I am researching Atom feeds as a way of distributing event data as part of our organisation's internal REST APIs. I can control the feeds and ensure:
- there is a "head" feed containing time-ordered events with an etag which updates if the feed changes (and short cache headers).
- there are "archive" feeds containing older events with a fixed etag (and long cache headers).
- the events are timestamped and immutable, i.e. they happened and can't change.
The question is, what must the consumer remember to be sure to synchronize itself with the latest data at any time, without double processing of events?
- The last etag it processed?
- The timestamp of the last event it processed?
I suppose it needs both? The etag to efficiently ask the feed if there's been any changes, (using HTTP If-None-Match) and if so, then use the datestamp to apply only the changes from that updated feed that haven't already been processed...

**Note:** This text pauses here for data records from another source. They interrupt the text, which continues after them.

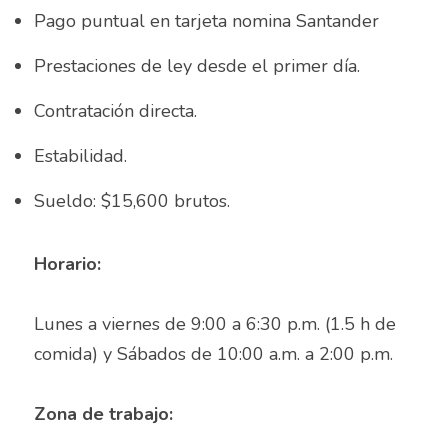
Auxiliar Contable
Pago puntual en tarjeta nomina Santander
Auxiliar de almacén
Prestaciones de ley desde el primer día.
Auxiliar de Almacén
Contratación directa.
Auxiliar de Caja General
Estabilidad.
Auxiliar de cajas
Sueldo: $15,600 brutos.	 
Auxiliar de instalación
Horario:
Auxiliar de Inventarios
Lunes a viernes de 9:00 a 6:30 p.m. (1.5 h de 
Auxiliar de Limpieza
comida) y Sábados de 10:00 a.m. a 2:00 p.m.
Auxiliar de Logística de Patio
Zona de trabajo:
Auxiliar de mantenimiento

The question is nothing particularly to do with REST or the technology used to consume the feed. It would apply for anyone writing code to consume an Atom based RSS feed reader, for example.
UPDATE
Thinking about it - some of the events may have the same timestamp, as they get "detected" at the same time in batches. Could be awkward then for the consumer to rely on the timestamp of the last event successfully processed in case its processing dies half way through processing a batch with the same timestamp... This is why I hate timestamps!
In that case does the feed need to send an id with every event that the consumer has to remember instead? Wouldn't that id have to increment to eternity, and never ever be reset? What are the alternatives?